Multi-faceted objects can assist in many projects. Sooner or later, most objects become multi-faceted. Even invoices: they may belong to Taxes I Deadly Need to Pay, next to Meditate about Making Money Analysis, then to Taxes I Need to Keep.

This relationship between objects and projects might explain slogans like One and Only One Place and Once and Only Once. With their dichotomy, methodologists might be idealizing the relationship between objects and projects.

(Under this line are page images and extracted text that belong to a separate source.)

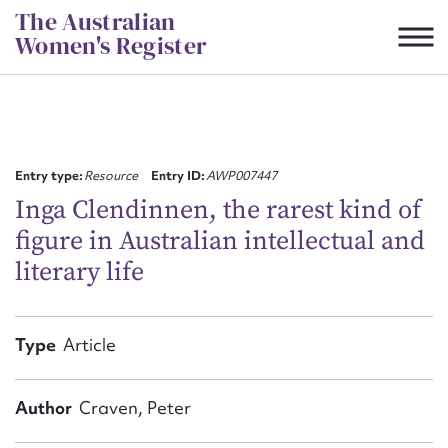
Skip
The Australian
to
Women's Register
content
Suggest to edit or submit
content for this entry
Entry type:
Resource
Entry ID:
AWP007447
Inga Clendinnen, the rarest kind of
figure in Australian intellectual and
First name*
literary life
CSV
JSON
Email address*
Type
Article
Action required*
Author
Craven, Peter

There is no objective way to classify objects.

An object may only be what one projects to do with it.

§20. Write First

So you want to become a writer.  Why don't you start by writing, then?  If you love to write, write and find the joy in writing.  Never mind about what one must write.  Consider this as an abstract task: just start to write.  When the head empties itself, when preoccupations kick it, then get up and celebrate your freedom to rejoice over your life, by walking, singing, cooking, meditating.  Or just go read something.   And when on an idle, do the opposite: start by reading something.  Sit back and let yourself spectate the world of works.  You'll soon realize that when you start your day by reading, you're not really working.